Why Silberman and Brownstein Matter
By prioritizing the Smocks case, the California lawyers have taken on more than a single lawsuit—they’ve waded into the deeper question of whether America’s justice system still treats all citizens equally.
They are, in effect, testing the promise of the Constitution itself: that even the most controversial litigant deserves fairness, representation, and a day in court unclouded by politics or prejudice.
Their willingness to take on such cases when other members of the ABA wouldn’t speak to an older, nobler tradition of advocacy—the same tradition that once defended civil rights activists, war protesters, and whistleblowers. It is a reminder that true legal courage is not measured by applause, but by endurance.

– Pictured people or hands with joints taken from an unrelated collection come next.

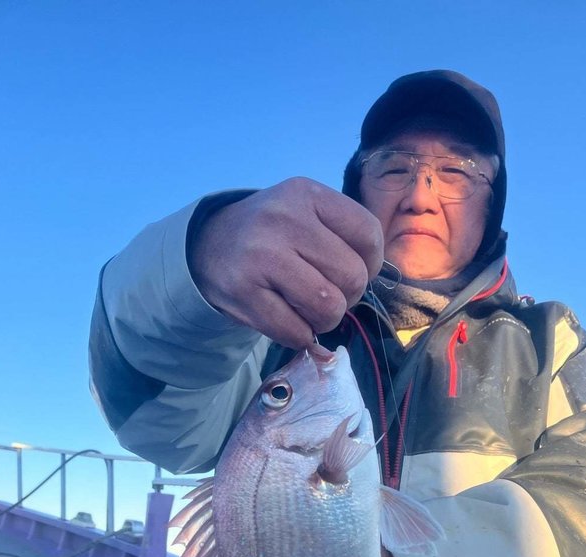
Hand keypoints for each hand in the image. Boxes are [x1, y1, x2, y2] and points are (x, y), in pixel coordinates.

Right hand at [188, 178, 383, 348]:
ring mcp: (261, 256)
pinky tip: (288, 320)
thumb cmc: (271, 235)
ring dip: (325, 320)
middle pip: (352, 277)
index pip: (368, 234)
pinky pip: (296, 331)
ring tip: (309, 310)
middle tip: (327, 294)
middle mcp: (284, 219)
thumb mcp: (304, 213)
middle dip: (347, 296)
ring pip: (328, 307)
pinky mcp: (244, 292)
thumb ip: (342, 235)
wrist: (207, 246)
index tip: (354, 270)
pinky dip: (300, 335)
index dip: (372, 263)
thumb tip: (378, 278)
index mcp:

“Justice is not for the fashionable—it’s for the forgotten.”
A Fight Bigger Than One Case
The Smocks case has now become a touchstone for questions about judicial conduct, accountability, and the weaponization of process. If the courts and the government can ignore fair motions and deny entry to counsel, what does that mean for anyone else seeking justice?
By standing firm, Barry D. Silberman and Graham Brownstein have demonstrated that the law still has defenders willing to challenge that erosion. They have offered more than representation—they have restored faith that fairness can still find its voice, even when silenced in the courtroom.
Final Word
At a time when justice has too often been filtered through ideology, these two attorneys remind the nation that the rule of law must apply to everyone—or it applies to no one.
For Brian Mock, Gina Bisignano, Gabriel Garcia, and Troy Smocks, that principle has found champions in Barry Silberman and Graham Brownstein. They didn’t wait for permission. They simply did what the moment required. And in doing so, they reminded America that when courage counts, silence is not an option.